BEGIN Supplied data

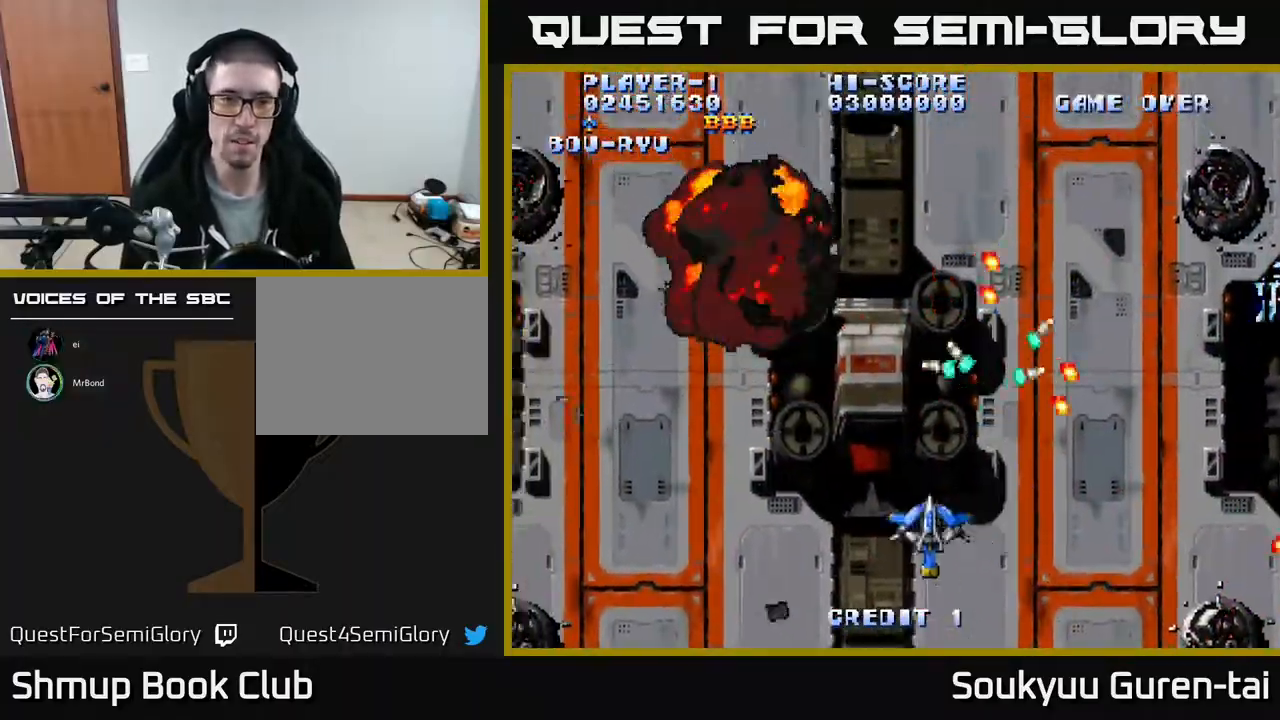
{"buttons": ["A", "DPAD_LEFT"], "events": [[317, "DPAD_UP", "down"], [483, "DPAD_UP", "up"]]}
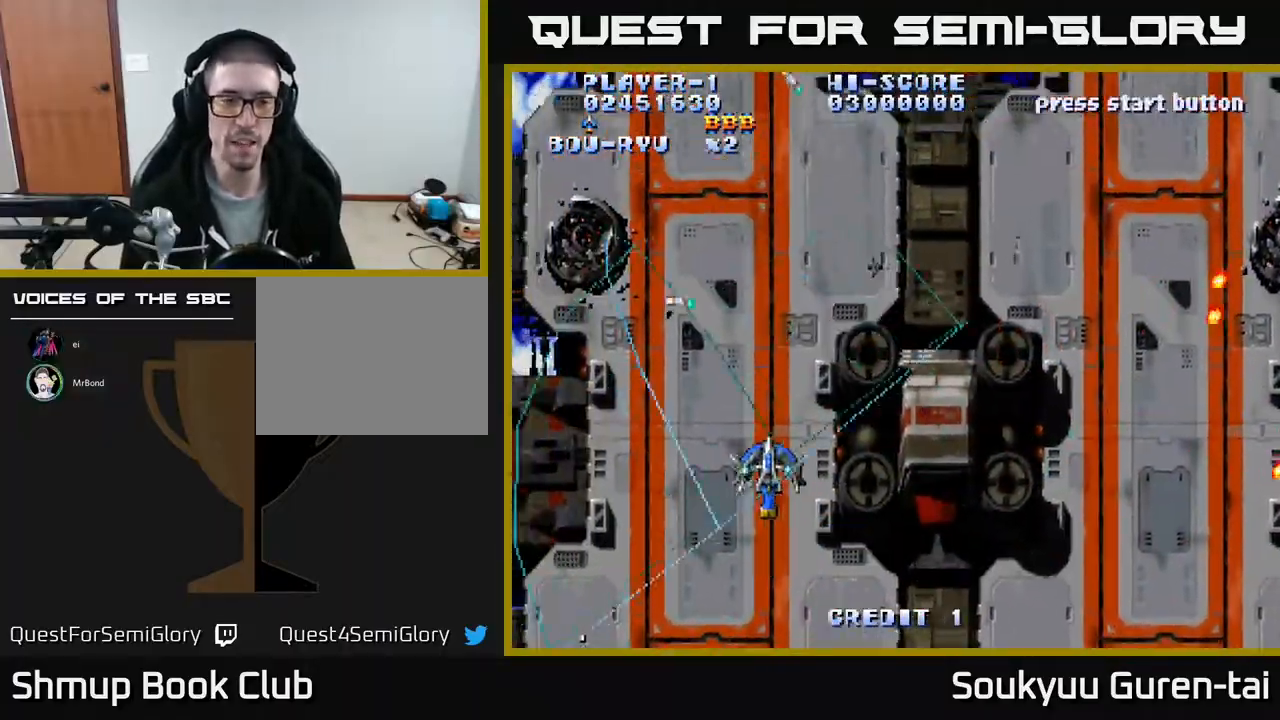
{"buttons": ["A", "DPAD_UP", "DPAD_RIGHT"], "events": [[267, "DPAD_LEFT", "up"], [283, "DPAD_UP", "down"], [333, "DPAD_RIGHT", "down"]]}
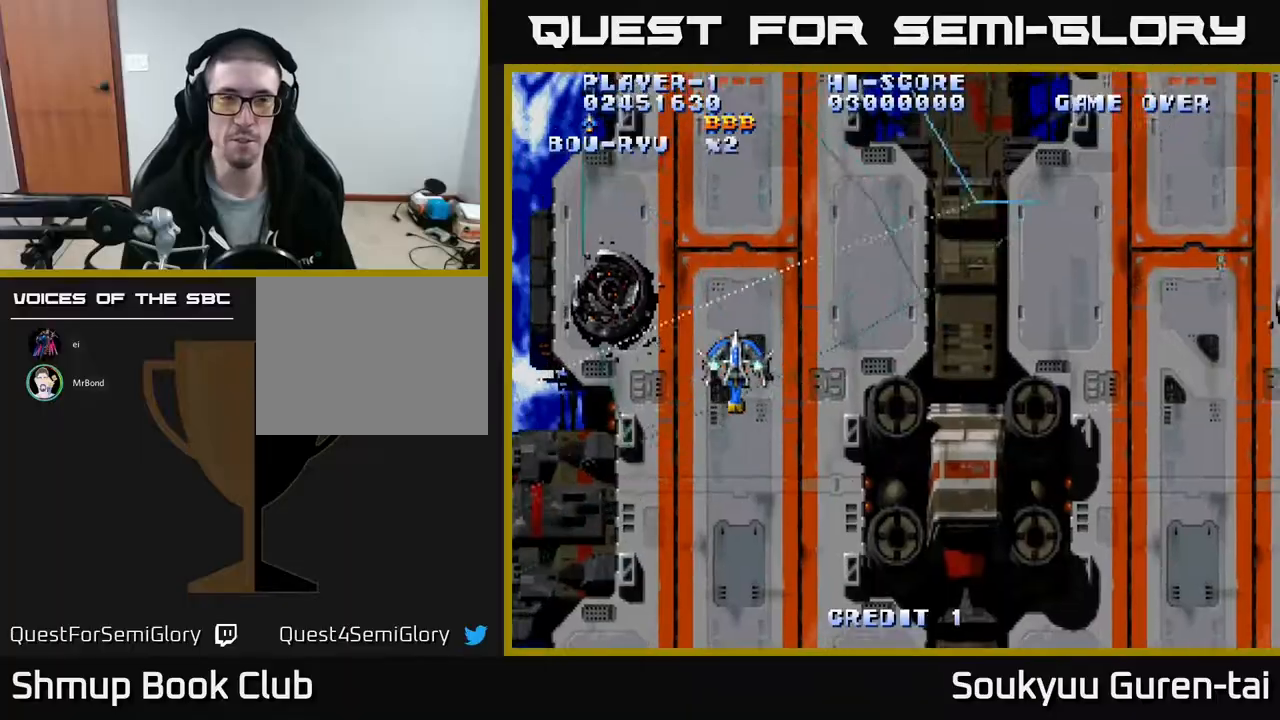
{"buttons": ["A", "DPAD_DOWN", "DPAD_RIGHT"], "events": [[50, "DPAD_UP", "up"], [333, "DPAD_DOWN", "down"]]}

END Supplied data

→ **Task goal**
Everything in the data must be printed verbatim except the pictures.

→ **Exercise result**
{"buttons": ["A", "DPAD_LEFT"], "events": [[317, "DPAD_UP", "down"], [483, "DPAD_UP", "up"]]}
{"buttons": ["A", "DPAD_UP", "DPAD_RIGHT"], "events": [[267, "DPAD_LEFT", "up"], [283, "DPAD_UP", "down"], [333, "DPAD_RIGHT", "down"]]}
{"buttons": ["A", "DPAD_DOWN", "DPAD_RIGHT"], "events": [[50, "DPAD_UP", "up"], [333, "DPAD_DOWN", "down"]]}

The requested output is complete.